Teaching

Below is a list of courses for which I’ve served as a teaching fellow.

EPI207 - Advanced Epidemiologic Methods

Instructor: James Robins

Terms: Fall 2020, Fall 2021 (Lead)

Required course for epidemiology PhD students. Causal inference for time-varying exposures: g-formula, inverse-probability weighting, marginal structural models, static and dynamic treatment regimes. Responsible for leading 90 min lab section and grading homeworks and tests.

  • Slides and code for lab on parametric g-formula.

🏆 Department of Epidemiology Excellence in Teaching Award 2021

PHS2000 - Quantitative reseach methods

Instructors: Tyler Vanderweele, Michael Hughes, Issa Dahabreh, and Jarvis Chen

Terms: Fall 2019, Spring 2020, Fall 2021

Year-long required methods course for first-year PhD students. Regression models, sampling, longitudinal and multilevel analysis, time-varying confounding, mediation and interaction, econometric methods, and missing data. Responsible for leading 90 min lab section, developing homework assignments and tests, and drafting course materials.

  • Slides for bootcamp review on inference.

  • Slides and code for bootcamp review on linear regression.

  • Slides and code for lab on survival analysis.

  • Handout and code for lab on sensitivity analysis.

  • Handout and code for lab on causal interaction and effect modification.

  • Handout and code for lab on mediation.

  • Handout and code for lab on the bootstrap.
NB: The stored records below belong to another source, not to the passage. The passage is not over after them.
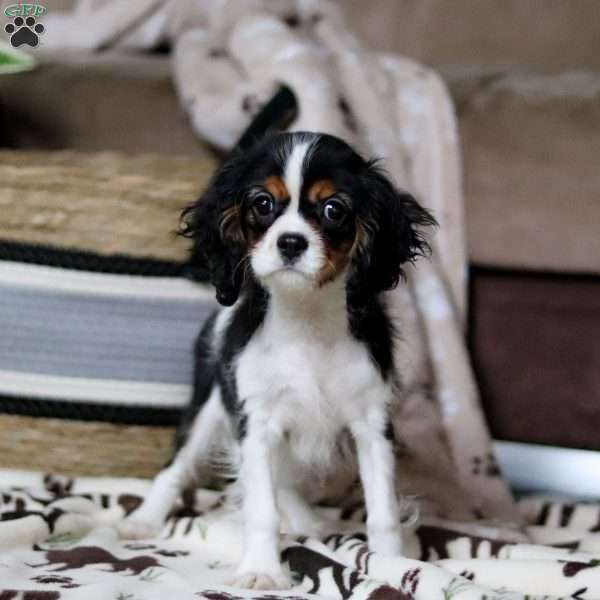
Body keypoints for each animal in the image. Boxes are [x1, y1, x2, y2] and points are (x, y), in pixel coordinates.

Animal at [117, 132, 436, 592]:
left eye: (333, 209)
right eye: (263, 204)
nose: (291, 242)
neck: (305, 320)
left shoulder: (372, 423)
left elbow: (382, 512)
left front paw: (390, 564)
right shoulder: (257, 420)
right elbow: (261, 509)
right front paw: (262, 571)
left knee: (281, 481)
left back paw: (309, 522)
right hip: (207, 403)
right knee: (176, 466)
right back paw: (143, 520)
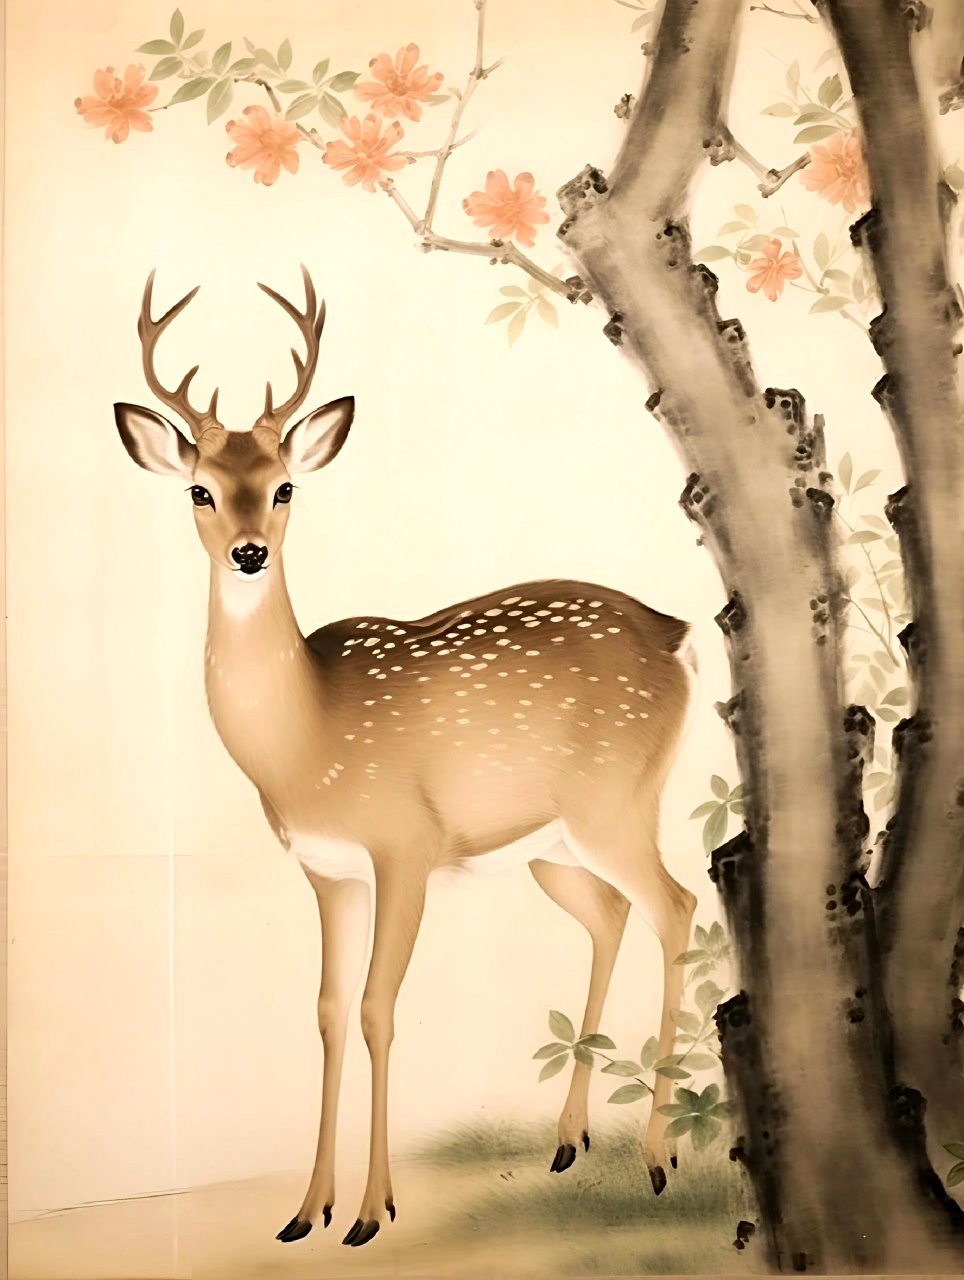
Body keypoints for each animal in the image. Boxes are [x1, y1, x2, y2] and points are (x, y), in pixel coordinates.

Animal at [114, 265, 698, 1249]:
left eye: (284, 488)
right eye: (198, 490)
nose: (247, 552)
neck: (309, 735)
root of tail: (676, 633)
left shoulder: (406, 847)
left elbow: (378, 1008)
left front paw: (370, 1211)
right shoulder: (327, 870)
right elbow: (325, 1013)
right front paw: (305, 1210)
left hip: (617, 803)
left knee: (678, 905)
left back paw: (659, 1156)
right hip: (550, 846)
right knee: (612, 915)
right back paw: (569, 1139)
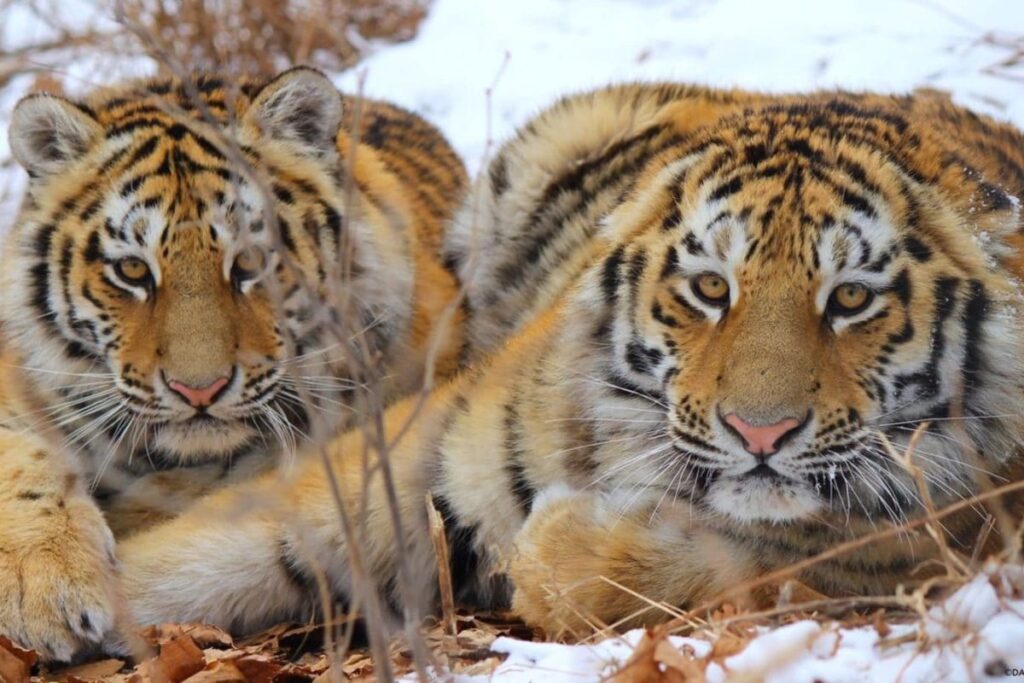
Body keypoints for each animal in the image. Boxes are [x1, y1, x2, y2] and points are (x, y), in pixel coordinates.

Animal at [104, 83, 1024, 651]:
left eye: (852, 299)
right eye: (711, 287)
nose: (759, 432)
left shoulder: (893, 558)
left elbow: (685, 568)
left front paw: (554, 538)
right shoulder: (427, 445)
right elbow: (229, 542)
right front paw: (84, 601)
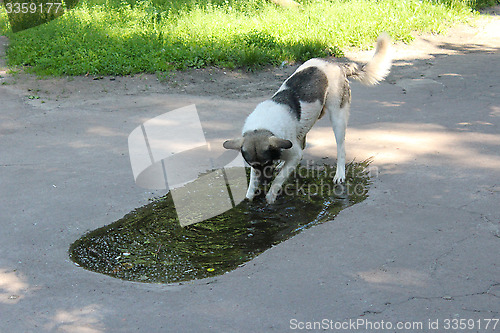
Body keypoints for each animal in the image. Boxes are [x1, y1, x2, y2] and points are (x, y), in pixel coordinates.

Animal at [225, 33, 392, 202]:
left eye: (268, 162)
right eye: (253, 165)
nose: (264, 183)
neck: (263, 127)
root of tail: (337, 65)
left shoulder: (294, 155)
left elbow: (279, 179)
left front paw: (270, 196)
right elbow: (252, 183)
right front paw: (250, 196)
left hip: (338, 119)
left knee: (341, 149)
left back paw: (340, 173)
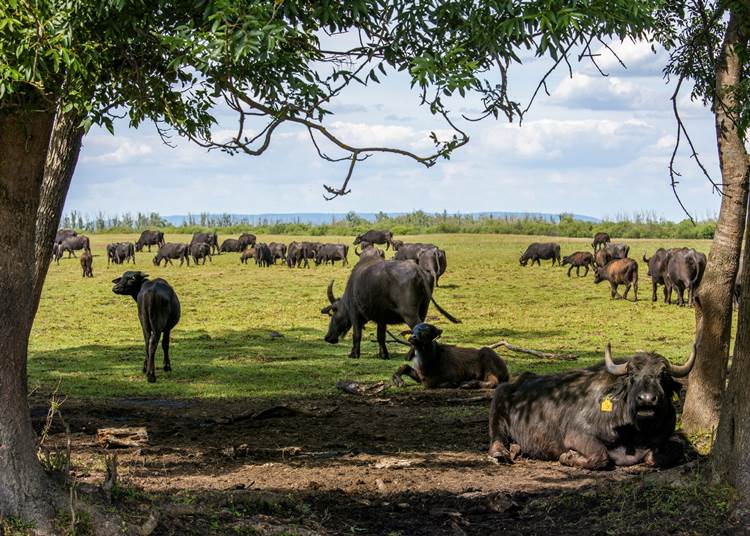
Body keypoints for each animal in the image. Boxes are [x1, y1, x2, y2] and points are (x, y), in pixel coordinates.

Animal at [322, 260, 462, 360]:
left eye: (333, 313)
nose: (327, 337)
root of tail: (417, 269)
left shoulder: (355, 315)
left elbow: (357, 335)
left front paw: (354, 354)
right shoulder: (381, 319)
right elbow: (381, 336)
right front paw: (383, 355)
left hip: (409, 314)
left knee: (418, 329)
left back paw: (409, 356)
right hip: (423, 310)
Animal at [488, 340, 700, 468]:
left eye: (662, 375)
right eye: (632, 375)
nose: (647, 399)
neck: (635, 434)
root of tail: (520, 380)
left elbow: (666, 453)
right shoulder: (577, 434)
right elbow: (600, 455)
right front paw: (568, 457)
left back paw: (515, 449)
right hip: (497, 404)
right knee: (496, 436)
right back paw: (500, 453)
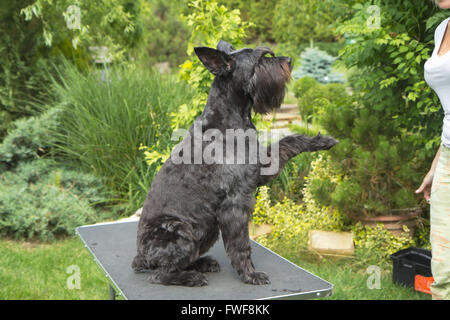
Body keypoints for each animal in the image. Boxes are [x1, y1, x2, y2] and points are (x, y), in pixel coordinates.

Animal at [132, 40, 336, 288]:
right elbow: (241, 245)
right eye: (261, 59)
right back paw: (192, 276)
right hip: (180, 232)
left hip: (208, 230)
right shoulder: (235, 205)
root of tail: (141, 256)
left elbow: (287, 142)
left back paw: (203, 263)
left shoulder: (262, 168)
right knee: (161, 273)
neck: (230, 119)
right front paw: (250, 275)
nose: (288, 61)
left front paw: (321, 140)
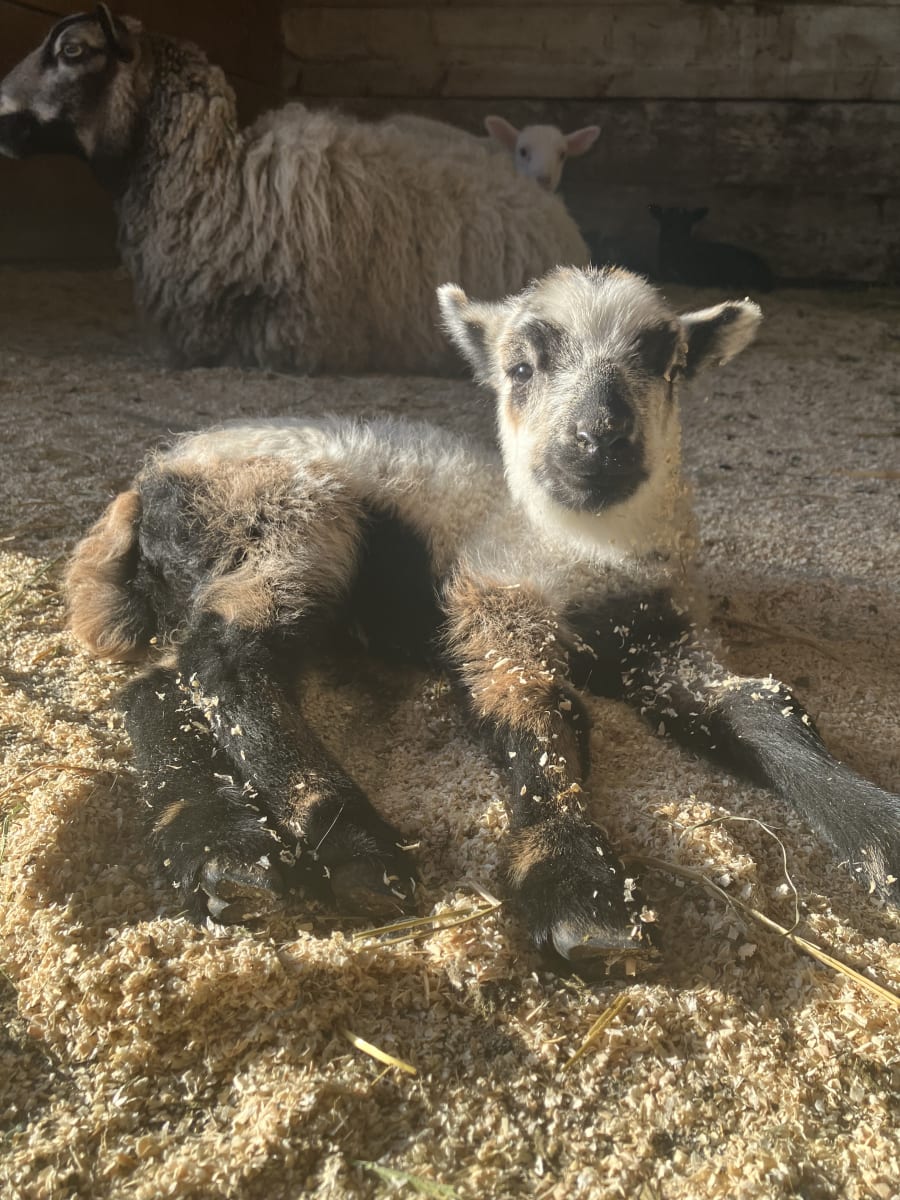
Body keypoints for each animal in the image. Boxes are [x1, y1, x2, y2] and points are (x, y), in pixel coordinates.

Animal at [65, 265, 900, 972]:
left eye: (666, 364)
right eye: (521, 368)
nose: (599, 438)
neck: (583, 552)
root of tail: (150, 479)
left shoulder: (661, 641)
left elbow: (765, 707)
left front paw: (879, 832)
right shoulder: (495, 608)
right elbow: (539, 718)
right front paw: (581, 894)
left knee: (159, 689)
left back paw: (219, 851)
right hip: (283, 522)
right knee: (225, 662)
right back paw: (336, 843)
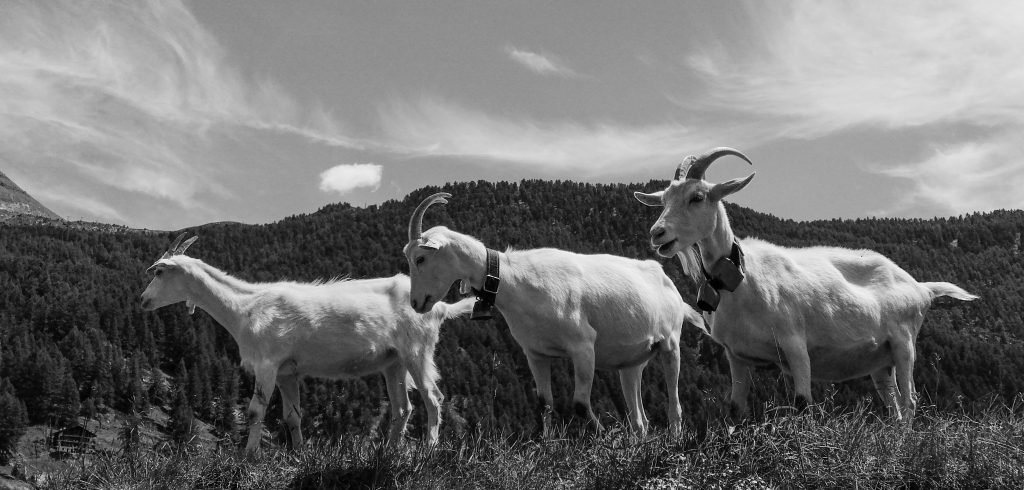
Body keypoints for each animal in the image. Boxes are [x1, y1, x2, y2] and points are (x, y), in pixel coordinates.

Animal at [140, 234, 475, 452]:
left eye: (160, 271)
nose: (143, 300)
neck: (246, 307)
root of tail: (440, 307)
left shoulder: (267, 364)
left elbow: (255, 411)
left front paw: (247, 458)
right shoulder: (288, 372)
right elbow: (292, 417)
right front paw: (299, 455)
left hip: (417, 351)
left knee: (433, 398)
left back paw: (428, 451)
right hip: (394, 362)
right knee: (403, 407)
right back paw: (390, 453)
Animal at [401, 192, 704, 437]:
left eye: (420, 258)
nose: (416, 302)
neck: (516, 280)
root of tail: (669, 284)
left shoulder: (583, 346)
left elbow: (580, 404)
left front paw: (604, 436)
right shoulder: (536, 353)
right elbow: (544, 404)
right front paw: (545, 443)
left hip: (670, 343)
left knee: (674, 403)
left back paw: (675, 437)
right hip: (631, 363)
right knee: (640, 419)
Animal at [630, 146, 974, 421]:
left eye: (697, 197)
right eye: (663, 200)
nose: (657, 234)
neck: (744, 279)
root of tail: (921, 288)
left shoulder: (795, 344)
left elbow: (802, 403)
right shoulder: (737, 356)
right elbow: (736, 409)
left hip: (904, 343)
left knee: (910, 401)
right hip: (880, 360)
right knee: (894, 406)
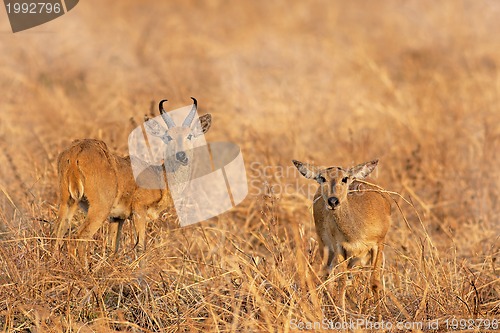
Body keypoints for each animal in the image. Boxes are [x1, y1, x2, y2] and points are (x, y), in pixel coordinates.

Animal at [53, 98, 211, 260]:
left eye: (190, 135)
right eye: (167, 137)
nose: (181, 155)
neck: (160, 177)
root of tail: (75, 152)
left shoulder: (117, 218)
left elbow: (112, 247)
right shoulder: (139, 211)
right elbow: (140, 247)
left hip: (68, 201)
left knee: (58, 231)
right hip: (99, 208)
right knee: (79, 236)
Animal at [292, 160, 390, 294]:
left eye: (344, 178)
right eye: (322, 178)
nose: (333, 201)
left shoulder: (378, 243)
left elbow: (374, 282)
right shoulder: (338, 246)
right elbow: (342, 280)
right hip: (325, 246)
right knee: (328, 273)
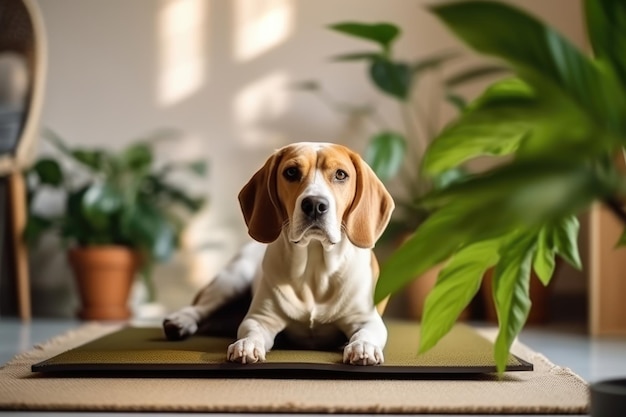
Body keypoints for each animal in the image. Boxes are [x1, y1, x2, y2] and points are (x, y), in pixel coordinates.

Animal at [163, 142, 392, 364]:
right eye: (291, 172)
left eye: (341, 174)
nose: (315, 204)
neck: (314, 268)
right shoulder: (260, 318)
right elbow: (252, 332)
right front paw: (247, 345)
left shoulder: (367, 319)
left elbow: (365, 334)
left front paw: (363, 347)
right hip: (232, 280)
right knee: (199, 308)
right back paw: (180, 321)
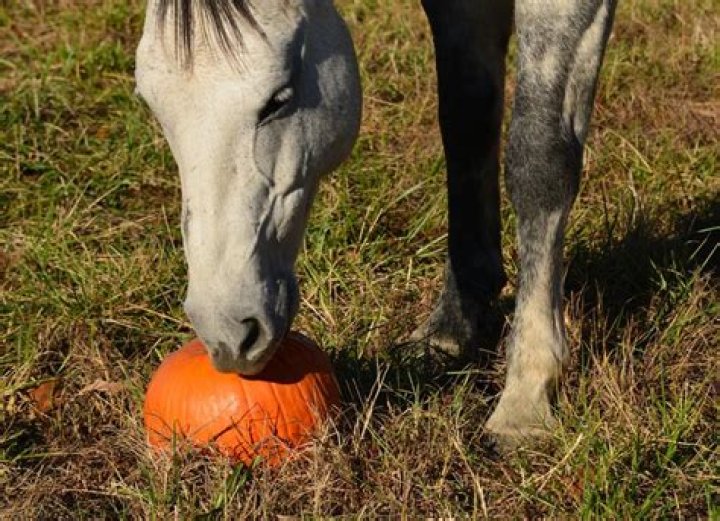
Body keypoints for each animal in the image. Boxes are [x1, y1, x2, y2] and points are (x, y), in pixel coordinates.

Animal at [135, 0, 617, 444]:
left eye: (279, 99)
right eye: (151, 104)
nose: (228, 334)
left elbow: (538, 162)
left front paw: (526, 400)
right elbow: (466, 125)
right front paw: (450, 331)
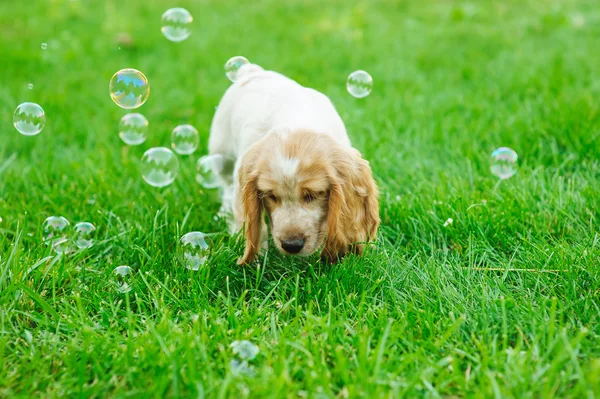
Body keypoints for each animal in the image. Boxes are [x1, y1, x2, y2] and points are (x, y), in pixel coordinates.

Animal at [210, 65, 380, 266]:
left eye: (312, 195)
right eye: (270, 196)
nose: (291, 245)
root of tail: (251, 70)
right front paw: (256, 259)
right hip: (221, 153)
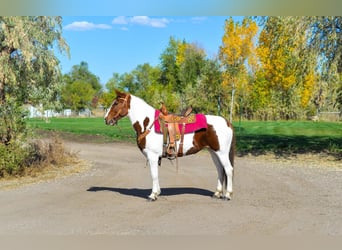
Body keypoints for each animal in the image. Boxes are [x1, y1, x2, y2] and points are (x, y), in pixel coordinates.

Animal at [104, 90, 235, 201]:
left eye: (116, 103)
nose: (106, 119)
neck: (147, 124)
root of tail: (227, 122)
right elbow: (155, 174)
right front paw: (157, 192)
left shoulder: (152, 156)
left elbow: (154, 174)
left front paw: (153, 195)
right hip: (213, 152)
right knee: (220, 169)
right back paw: (217, 193)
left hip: (222, 153)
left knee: (228, 169)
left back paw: (227, 195)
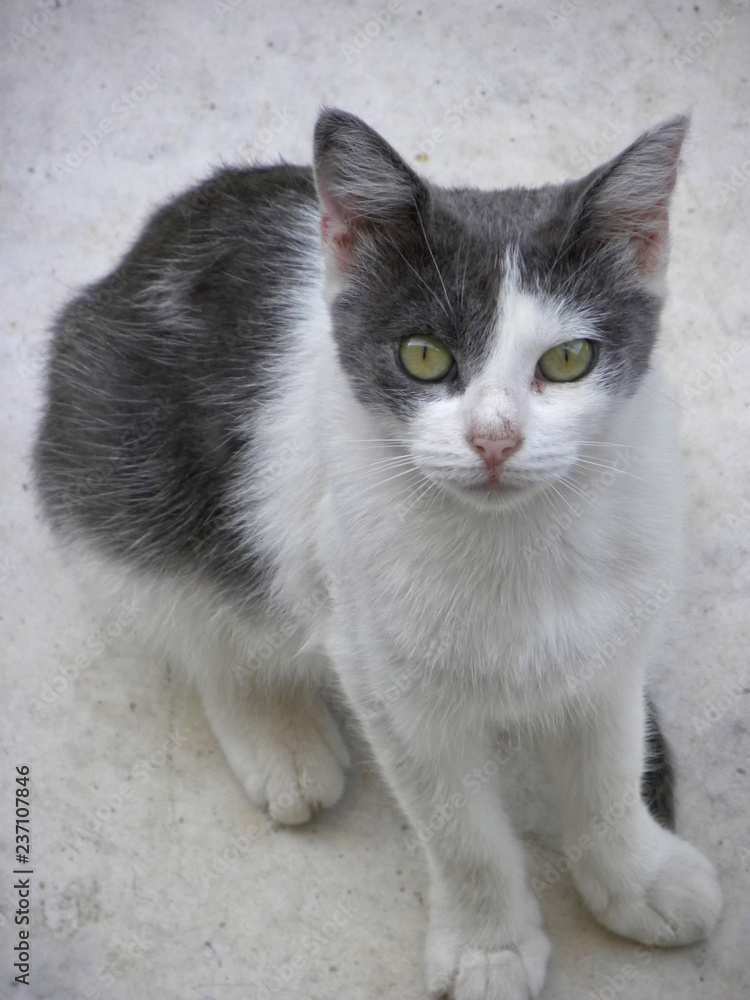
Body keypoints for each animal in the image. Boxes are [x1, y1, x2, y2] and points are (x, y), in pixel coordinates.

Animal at [34, 107, 722, 1000]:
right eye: (423, 355)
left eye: (569, 360)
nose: (494, 439)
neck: (519, 541)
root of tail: (130, 262)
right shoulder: (389, 680)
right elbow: (461, 830)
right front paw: (488, 948)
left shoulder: (614, 642)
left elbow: (608, 769)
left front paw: (636, 880)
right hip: (116, 482)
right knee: (202, 620)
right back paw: (279, 732)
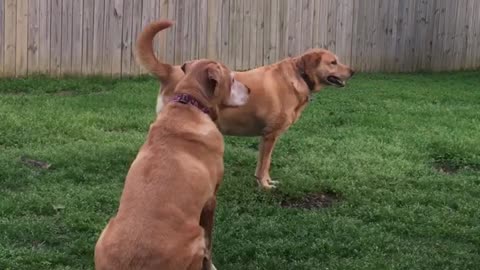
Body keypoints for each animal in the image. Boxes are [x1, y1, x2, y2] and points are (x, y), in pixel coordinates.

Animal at [95, 59, 249, 270]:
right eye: (232, 79)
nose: (250, 90)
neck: (190, 104)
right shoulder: (210, 201)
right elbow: (210, 246)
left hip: (105, 231)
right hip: (196, 237)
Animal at [137, 20, 354, 189]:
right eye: (333, 62)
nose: (352, 71)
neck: (300, 76)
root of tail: (170, 70)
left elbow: (264, 164)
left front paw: (266, 182)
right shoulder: (270, 135)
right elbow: (265, 164)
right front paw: (264, 185)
🏆 GSAS Distinction in Teaching Award 2019, 2020, and 2021

EPI260 - Mathematical Modeling of Infectious Diseases

Instructor: Marc Lipsitch

Terms: Spring 2023

Dynamical models to study the transmission dynamics of infectious diseases. Design and construction of appropriate differential equation models, equilibrium and stability analysis, parameter estimation from epidemiological data, determination and interpretation of the basic reproductive number of an infection, stochastic and deterministic models, heterogeneity, techniques for sensitivity analysis, and critique of model assumptions.